## [What is being asked]
The expected output is each line below containing "KiCad", copied in full.

-*-*-

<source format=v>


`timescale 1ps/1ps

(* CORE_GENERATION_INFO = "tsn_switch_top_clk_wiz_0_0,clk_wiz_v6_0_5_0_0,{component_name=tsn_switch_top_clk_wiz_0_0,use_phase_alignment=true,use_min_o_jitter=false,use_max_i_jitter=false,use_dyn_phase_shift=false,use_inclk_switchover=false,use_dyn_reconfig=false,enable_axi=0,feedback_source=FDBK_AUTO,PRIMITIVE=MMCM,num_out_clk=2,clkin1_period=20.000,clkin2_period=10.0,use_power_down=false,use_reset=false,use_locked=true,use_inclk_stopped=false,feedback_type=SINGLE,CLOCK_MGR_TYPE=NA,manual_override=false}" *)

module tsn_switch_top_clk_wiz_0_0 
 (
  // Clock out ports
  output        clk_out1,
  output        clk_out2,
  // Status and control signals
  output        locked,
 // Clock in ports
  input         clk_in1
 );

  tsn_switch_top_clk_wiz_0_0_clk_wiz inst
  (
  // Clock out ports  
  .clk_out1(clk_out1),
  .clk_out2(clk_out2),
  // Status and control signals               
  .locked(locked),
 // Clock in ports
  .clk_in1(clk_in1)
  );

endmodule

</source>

-*-*-

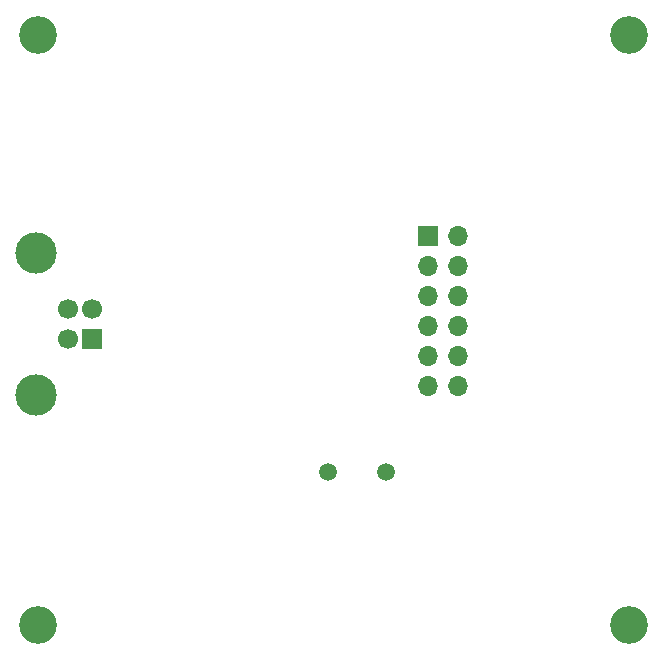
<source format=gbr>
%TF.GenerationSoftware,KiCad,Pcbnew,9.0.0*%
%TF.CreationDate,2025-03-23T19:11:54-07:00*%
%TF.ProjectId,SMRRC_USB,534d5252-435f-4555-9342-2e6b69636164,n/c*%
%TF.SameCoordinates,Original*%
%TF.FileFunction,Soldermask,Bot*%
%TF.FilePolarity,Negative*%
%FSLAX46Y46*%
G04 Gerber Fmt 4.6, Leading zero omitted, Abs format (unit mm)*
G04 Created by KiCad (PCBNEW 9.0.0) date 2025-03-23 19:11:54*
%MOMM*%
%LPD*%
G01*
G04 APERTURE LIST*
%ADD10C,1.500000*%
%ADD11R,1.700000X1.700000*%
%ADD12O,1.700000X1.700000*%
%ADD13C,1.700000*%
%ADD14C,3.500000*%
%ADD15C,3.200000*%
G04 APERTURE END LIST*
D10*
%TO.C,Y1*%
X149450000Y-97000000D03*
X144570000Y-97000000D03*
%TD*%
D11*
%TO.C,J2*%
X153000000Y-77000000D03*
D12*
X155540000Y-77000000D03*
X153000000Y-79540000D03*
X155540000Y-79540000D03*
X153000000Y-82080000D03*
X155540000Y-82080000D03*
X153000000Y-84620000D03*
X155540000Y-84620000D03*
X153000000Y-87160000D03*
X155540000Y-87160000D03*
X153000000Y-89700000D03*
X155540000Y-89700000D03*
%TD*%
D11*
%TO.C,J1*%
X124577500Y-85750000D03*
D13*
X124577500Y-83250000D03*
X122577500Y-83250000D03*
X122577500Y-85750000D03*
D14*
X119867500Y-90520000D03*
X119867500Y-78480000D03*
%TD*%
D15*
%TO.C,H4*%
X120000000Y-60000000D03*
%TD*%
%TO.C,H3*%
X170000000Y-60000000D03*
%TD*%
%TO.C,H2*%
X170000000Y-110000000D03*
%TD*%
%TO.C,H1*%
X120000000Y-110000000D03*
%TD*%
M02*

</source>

-*-*-

## [Exercise result]
%TF.GenerationSoftware,KiCad,Pcbnew,9.0.0*%
G04 Created by KiCad (PCBNEW 9.0.0) date 2025-03-23 19:11:54*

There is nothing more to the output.